Of course not. We Northerners don’t stand for any nonsense.

But for you, Saffie’s mother, this might all seem like so many words. Rhetoric and noble sentiment, none of which will bring back your little girl. Oh what can I say, except that I am so sorry. And that I send you my love… as I do to all the mothers and fathers who have lost loved ones through acts of war – from Syria to Sudan, from Afghanistan to Iraq, from the mosques of the Middle East all the way to Manchester Arena. And I wouldn’t blame you at all for having hatred in your heart; I really wouldn’t. I don’t even want to think of the person I would become if someone took away my child.
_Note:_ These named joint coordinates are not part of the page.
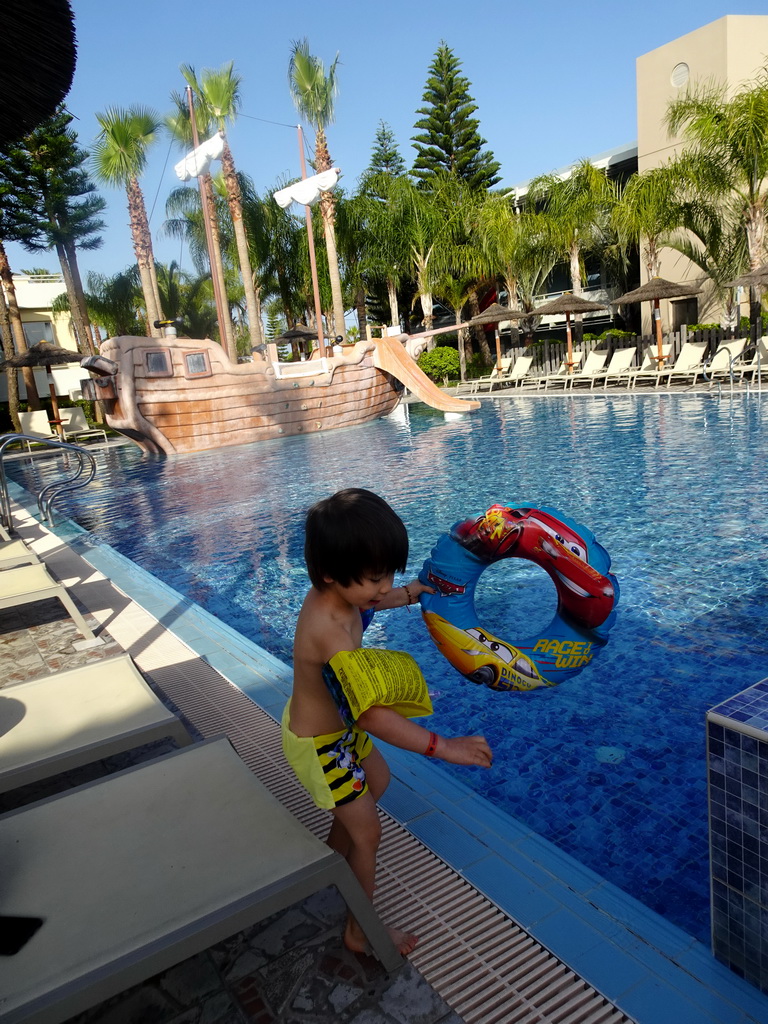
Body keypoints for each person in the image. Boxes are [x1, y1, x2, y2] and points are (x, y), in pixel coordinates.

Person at [283, 488, 493, 958]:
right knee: (369, 831)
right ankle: (359, 932)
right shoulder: (329, 633)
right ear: (331, 574)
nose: (385, 585)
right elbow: (372, 713)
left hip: (339, 729)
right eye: (376, 577)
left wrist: (411, 593)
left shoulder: (343, 591)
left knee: (377, 779)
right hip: (322, 743)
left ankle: (334, 862)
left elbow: (372, 602)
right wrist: (444, 747)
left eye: (390, 574)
But I hope, I sincerely do, that peace and love will prevail – because that is the only way forward for you and I, for your children, and all our children. I think Manchester knows that too.

“Some are born here, some drawn here, but they all call it home;

And they’ve covered the cobbles, but they’ll never defeat, all the dreamers and schemers who still teem through these streets.

Because this is a place that has been through some hard times: oppressions, recessions, depressions, and dark times.

But we keep fighting back with Greater Manchester spirit. Northern grit, Northern wit, and Greater Manchester’s lyrics.”

From ‘This is the Place’, read by Manchester poet Tony Walsh at Tuesday’s vigil.